Scholar to plumb heights of Kabala
With its emphasis on filling one of Judaism’s most intrinsic of messages — that God and humans are in partnership in making the world a better place through ethical and moral living — Kabala has continued to attract followers.
Guiding that ethical living is the Zohar, meaning radiance or splendor, the Aramaic-language book on which its mystical teachings are based.
“Some people say it’s the third-holiest book in Judaism after the Bible and Talmud,” said Dr. Daniel Matt, considered one of the world’s leading authorities on Kabala. “For hundreds of years it was and still is for many Jews known as the ‘Holy Zohar.’”
Matt has spent the last 15 years translating and annotating the Zohar. He will be featured speaker at two area venues in the coming weeks: Nov. 16-17, “From Kabala to the Big Bang: Ancient Wisdom and Contemporary Spirituality” at Highland Park Conservative Temple-Congregation Anshe Emeth, and Nov. 19, “Zohar: The Masterpiece of Kabala” at Rutgers Student Center on the College Avenue campus, New Brunswick.
The main public event, open to the wider community, is “God and the Big Bang: Discovering Harmony between Science and Spirituality,” taking place Saturday night, Nov. 17 at 8 p.m. at Highland Park Conservative Temple.
Matt’s seventh translated volume, which covers two-thirds of the Zohar’s commentary on the Torah, is expected out the first two weeks of this month. The compiled work has earned Matt the National Jewish Book and Koret Jewish Book awards.
“There will be nine volumes, which will complete the Zohar on the Torah,” said Matt in a phone interview with NJ Jewish News from his Berkeley, Calif., home. He said tackling the entire work — which he hopes to have completed in three years — has been “an amazing adventure.”
Matt previously served for 20 years as a professor of Jewish mysticism at the Richard S. Dinner Center for Jewish Studies of the Graduate Theological Union in Berkeley. He has authored more than 10 other books, including The Essential Kabbalah: The Heart of Jewish Mysticism — which has been translated into seven languages — Zohar: Annotated and Explained, and God and the Big Bang: Discovering Harmony Between Science and Spirituality.
Matt has longstanding ties to central New Jersey. His father, Hershel, a renowned rabbi and author, served as leader of Congregation Neve Shalom in Metuchen from 1959 to 1970 and at The Jewish Center in Princeton from 1970 to 1975. During the last years of his life, Rabbi Matt taught and co-officiated at High Holy Day services at the Highland Park temple. Daniel Matt attended the former Hillel Academy Day School in Perth Amboy, and his mother and sister still live in Highland Park.
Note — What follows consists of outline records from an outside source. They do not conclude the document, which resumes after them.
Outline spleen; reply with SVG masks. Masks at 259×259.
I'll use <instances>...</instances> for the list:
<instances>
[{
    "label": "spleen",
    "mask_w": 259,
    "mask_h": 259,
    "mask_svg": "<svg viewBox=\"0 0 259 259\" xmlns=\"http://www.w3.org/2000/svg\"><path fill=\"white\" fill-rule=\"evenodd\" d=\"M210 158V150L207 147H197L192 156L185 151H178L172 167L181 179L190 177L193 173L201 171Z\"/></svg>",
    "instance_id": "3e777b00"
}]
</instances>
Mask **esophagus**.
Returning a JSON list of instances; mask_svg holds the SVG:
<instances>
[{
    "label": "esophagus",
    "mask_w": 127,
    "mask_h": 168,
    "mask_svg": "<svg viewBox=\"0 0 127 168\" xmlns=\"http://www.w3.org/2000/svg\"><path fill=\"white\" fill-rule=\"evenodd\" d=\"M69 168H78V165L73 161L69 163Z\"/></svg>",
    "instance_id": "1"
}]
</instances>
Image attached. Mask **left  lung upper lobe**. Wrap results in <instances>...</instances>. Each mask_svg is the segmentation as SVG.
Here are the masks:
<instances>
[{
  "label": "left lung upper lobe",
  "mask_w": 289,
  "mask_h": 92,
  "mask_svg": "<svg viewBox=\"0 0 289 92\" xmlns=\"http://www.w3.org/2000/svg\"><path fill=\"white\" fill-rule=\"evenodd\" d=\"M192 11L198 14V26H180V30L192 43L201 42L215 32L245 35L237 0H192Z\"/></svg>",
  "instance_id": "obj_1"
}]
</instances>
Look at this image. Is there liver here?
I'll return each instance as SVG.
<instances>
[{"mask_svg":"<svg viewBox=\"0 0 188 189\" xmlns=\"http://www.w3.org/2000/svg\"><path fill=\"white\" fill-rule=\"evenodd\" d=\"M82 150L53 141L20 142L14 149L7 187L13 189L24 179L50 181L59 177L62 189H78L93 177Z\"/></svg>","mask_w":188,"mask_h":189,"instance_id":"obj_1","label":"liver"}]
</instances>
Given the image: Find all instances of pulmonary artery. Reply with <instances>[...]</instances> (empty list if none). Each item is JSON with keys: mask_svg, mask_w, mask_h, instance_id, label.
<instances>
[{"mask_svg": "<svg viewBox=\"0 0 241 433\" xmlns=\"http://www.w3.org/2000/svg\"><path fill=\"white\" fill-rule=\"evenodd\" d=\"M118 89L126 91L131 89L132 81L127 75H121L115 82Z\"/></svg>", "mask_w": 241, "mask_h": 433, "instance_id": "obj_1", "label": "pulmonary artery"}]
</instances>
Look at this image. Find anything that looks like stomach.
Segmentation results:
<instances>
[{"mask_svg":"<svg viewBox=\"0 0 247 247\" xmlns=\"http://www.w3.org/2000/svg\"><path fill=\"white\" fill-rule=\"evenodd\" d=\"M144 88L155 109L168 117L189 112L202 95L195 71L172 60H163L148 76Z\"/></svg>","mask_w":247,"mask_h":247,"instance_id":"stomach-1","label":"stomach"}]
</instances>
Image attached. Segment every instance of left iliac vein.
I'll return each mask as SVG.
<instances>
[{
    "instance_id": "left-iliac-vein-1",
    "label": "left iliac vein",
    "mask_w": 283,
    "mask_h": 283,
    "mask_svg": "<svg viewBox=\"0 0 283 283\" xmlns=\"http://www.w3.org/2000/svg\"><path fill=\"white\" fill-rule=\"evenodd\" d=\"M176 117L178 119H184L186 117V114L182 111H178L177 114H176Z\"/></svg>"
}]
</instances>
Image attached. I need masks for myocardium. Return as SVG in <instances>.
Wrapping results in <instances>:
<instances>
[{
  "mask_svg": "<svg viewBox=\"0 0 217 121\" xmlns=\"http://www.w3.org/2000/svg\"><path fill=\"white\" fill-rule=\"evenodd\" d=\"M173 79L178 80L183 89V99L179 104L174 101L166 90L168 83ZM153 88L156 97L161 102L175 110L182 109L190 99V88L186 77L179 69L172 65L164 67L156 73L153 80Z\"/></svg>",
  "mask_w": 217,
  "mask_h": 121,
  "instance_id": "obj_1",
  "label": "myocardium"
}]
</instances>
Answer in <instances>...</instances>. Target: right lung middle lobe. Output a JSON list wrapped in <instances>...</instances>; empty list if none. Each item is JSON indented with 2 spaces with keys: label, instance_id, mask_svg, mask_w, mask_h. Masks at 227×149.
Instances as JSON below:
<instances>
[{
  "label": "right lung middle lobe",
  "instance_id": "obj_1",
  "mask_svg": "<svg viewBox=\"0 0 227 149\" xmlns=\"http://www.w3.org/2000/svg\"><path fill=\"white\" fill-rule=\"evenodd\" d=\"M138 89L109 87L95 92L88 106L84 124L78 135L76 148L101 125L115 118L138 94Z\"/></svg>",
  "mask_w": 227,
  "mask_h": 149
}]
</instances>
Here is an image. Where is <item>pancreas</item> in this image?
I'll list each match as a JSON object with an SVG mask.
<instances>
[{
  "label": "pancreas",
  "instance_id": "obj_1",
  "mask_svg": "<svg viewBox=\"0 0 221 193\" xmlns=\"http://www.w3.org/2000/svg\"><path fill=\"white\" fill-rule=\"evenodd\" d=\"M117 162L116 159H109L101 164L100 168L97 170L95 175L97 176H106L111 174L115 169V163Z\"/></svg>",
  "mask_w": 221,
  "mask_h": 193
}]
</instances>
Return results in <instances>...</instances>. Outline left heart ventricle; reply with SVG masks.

Matt said he believes Kabala’s current popularity can be attributed to an abiding focus on spirituality “that doesn’t flee from the world, but rather engages it and seeks to transform the world.”
Matt explained that Kabala focuses on the “divine romance” between the Shechina — the female aspect of God — and the “masculine path” of God.
“Their union, their wedding, is the goal of Judaism, to unite the Holy One, blessed be He, with the Shechina, the feminine,” he said. “But how do we unite the divine couple? Through virtuous conduct and living ethically…Israel brings forth that union through fulfilling the mitzvot, through living spiritually and ethically.”
Matt also noted that in traditional Judaism, Shechina means “the presence of God in the world” and God’s intimacy with the Jewish people, but Kabala takes it a step further.
“In general, everything in Kabala is based on the Bible and rabbinic Judaism, but what Kabala does is emphasize the direct contact with God,” said Matt. “For the kabalist it is not enough just to fulfill God’s commandments. The kabalist wants to experience God directly, and even that has its roots in the Psalms and the Talmud.”
That “radical” notion that God is both female and male is evident on Friday nights when Shabbat is compared to a bride being brought to her “beloved,” the Jewish people, by God.
“Ultimately God is beyond gender; the term ein sof — which means infinity — is used,” said Matt, “and God is beyond infinite and beyond gender.”
Kabalists recognized that “our understanding of God doesn’t do justice to the infinite nature of God. What we think of a God is not the ultimate reality of God.”
The Zohar “discovers the spiritual essence of Torah through the power of imagination” by reading the Torah in a “fresh and radical new way” — taking elements of Midrash and Talmud and turning them into “fully developed teachings.”
The Zohar, continued Matt, suggests that God is the energy that “animates all of existence and that it is possible to connect with that divine energy through prayer and meditation and ethical living.”
“God needs us. God is somehow incomplete without our active participation. God is potentially here in this world, but it is up to us to actualize that divine potential by living a holy life.”